Harry Potter and the Philospher's Stone

I tried to read this book twenty years ago and couldn’t get past the Britishness and childish tone. I only put myself through it now to try and get insight into how Rowling had become so reviled. This was the last clinging vestige of Twitter tar: I only knew about the controversy over Rowling’s stance on transsexuality through the spillover rage that seethed from trending topics and angry quote retweets. Now, a season removed from active engagement on that platform—aside from non-interactive website updates—the whole circus seems little more than an impotent and distant memory.

I listened to Megan Phelps-Roper’s The Witch Trials of J.K. Rowling before reading Stone. Did that color my reading? Perhaps, but I was already biased going in, approaching the read like an investigative journalist or psychologist searching for hidden anti trans or antisemitic messages. I found none, but harder-cored analysts with more at stake will tell you that stuff doesn't become evident until later in the series.

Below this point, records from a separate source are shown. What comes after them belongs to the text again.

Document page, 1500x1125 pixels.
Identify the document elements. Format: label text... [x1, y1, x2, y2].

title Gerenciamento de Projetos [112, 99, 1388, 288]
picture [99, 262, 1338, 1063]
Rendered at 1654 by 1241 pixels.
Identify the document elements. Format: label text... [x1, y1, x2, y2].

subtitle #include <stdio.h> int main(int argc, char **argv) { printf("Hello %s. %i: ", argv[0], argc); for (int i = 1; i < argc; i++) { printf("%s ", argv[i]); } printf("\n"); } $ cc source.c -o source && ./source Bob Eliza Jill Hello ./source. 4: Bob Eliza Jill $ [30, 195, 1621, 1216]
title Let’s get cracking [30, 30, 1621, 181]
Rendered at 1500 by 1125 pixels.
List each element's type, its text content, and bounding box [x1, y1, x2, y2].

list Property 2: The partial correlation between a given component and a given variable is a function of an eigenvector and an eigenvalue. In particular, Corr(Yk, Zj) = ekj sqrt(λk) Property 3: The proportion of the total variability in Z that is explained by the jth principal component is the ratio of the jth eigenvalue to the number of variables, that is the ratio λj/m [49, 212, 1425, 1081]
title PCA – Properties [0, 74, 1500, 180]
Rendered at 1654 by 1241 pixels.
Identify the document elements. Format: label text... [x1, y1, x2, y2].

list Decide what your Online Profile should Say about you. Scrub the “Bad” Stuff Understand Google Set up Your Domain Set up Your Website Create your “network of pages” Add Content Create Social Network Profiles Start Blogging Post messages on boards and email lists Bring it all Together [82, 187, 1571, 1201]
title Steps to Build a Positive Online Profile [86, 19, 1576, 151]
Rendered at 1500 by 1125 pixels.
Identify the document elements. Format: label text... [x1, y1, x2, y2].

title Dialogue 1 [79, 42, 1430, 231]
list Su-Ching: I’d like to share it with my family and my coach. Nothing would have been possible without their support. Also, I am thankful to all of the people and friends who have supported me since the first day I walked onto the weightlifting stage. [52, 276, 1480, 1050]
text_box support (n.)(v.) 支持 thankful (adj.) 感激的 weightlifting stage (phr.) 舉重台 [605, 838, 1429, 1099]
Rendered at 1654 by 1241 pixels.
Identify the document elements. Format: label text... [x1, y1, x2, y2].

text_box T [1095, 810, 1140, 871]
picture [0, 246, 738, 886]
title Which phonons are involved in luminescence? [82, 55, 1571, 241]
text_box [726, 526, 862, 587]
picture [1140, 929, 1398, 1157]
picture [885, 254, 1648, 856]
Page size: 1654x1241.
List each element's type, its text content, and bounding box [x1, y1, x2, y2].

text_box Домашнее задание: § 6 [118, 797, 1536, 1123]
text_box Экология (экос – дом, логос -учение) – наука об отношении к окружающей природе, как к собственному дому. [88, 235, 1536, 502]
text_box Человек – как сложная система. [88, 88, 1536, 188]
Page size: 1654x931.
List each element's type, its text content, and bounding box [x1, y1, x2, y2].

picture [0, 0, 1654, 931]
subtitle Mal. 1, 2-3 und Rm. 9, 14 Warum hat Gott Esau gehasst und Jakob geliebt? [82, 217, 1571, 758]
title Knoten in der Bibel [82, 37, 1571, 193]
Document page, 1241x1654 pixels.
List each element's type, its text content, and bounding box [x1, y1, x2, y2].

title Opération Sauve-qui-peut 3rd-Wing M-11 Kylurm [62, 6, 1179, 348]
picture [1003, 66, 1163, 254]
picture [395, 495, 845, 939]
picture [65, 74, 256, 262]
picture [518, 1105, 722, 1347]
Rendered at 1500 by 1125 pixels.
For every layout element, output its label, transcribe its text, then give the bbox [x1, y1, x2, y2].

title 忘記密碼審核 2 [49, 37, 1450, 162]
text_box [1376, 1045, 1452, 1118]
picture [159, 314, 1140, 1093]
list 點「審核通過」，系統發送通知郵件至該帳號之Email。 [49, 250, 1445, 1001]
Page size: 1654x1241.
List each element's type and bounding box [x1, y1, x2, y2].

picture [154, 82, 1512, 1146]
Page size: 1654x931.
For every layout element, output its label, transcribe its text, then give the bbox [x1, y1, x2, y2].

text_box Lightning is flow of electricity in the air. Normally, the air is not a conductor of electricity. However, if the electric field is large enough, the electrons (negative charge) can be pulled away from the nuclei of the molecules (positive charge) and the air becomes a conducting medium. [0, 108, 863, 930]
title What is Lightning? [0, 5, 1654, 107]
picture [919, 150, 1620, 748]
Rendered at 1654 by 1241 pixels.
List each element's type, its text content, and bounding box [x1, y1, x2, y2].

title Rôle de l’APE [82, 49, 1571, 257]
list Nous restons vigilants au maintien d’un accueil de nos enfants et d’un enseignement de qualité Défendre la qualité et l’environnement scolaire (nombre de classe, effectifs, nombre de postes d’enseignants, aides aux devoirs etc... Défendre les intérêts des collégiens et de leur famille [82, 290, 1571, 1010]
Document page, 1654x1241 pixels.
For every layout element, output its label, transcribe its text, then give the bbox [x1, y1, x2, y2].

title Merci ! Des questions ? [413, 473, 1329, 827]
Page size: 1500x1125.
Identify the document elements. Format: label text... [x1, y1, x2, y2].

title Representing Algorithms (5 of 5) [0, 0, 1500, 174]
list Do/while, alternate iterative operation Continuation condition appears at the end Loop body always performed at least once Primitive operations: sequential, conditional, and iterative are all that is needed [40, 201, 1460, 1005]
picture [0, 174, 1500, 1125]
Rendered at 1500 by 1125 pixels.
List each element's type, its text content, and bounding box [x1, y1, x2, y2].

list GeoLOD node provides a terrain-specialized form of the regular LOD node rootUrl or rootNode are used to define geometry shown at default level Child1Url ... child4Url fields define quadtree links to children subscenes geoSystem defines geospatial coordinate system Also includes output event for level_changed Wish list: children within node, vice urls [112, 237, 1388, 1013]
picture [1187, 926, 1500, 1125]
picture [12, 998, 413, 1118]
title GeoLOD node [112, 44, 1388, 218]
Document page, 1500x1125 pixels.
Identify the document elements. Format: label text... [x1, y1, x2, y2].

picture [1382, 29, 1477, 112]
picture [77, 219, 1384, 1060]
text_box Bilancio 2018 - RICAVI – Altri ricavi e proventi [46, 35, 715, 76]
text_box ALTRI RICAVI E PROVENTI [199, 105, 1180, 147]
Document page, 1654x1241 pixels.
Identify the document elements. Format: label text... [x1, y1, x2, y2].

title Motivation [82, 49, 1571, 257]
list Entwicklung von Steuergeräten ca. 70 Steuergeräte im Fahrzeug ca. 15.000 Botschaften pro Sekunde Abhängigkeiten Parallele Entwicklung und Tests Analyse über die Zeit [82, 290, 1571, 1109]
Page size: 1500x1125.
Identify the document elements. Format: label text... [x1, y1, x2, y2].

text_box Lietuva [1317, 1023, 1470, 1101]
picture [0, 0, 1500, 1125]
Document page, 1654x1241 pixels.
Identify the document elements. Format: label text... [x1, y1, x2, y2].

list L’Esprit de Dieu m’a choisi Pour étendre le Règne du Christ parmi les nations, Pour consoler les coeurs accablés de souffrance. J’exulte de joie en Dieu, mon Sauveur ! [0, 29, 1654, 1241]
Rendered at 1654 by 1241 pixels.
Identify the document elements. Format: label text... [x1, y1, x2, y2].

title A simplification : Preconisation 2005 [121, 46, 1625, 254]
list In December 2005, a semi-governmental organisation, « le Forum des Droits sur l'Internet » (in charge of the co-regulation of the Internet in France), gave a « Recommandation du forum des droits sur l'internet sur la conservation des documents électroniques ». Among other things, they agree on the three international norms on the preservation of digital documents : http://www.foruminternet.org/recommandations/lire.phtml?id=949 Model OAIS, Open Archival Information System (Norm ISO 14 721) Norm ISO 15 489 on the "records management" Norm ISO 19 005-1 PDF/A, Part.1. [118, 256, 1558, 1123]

What I did find was a silly children’s book that half-tackled bullying and the importance of knowing who you are. I never felt transported to a magical realm of imagination, but that has more to do with me being a 48-year-old cynic than it does the quality of Rowling’s prose. As for my personal feelings on the drama that swirls around the author, I have no comment. Much like anything to do with one’s sexuality, I find such things best left private, and none of anyone’s business.

I doubt I will dig any deeper into this series. I’m too old and there is far more enriching content out there that demands my ever-dwindling time. The eventual HBO series will have to suffice.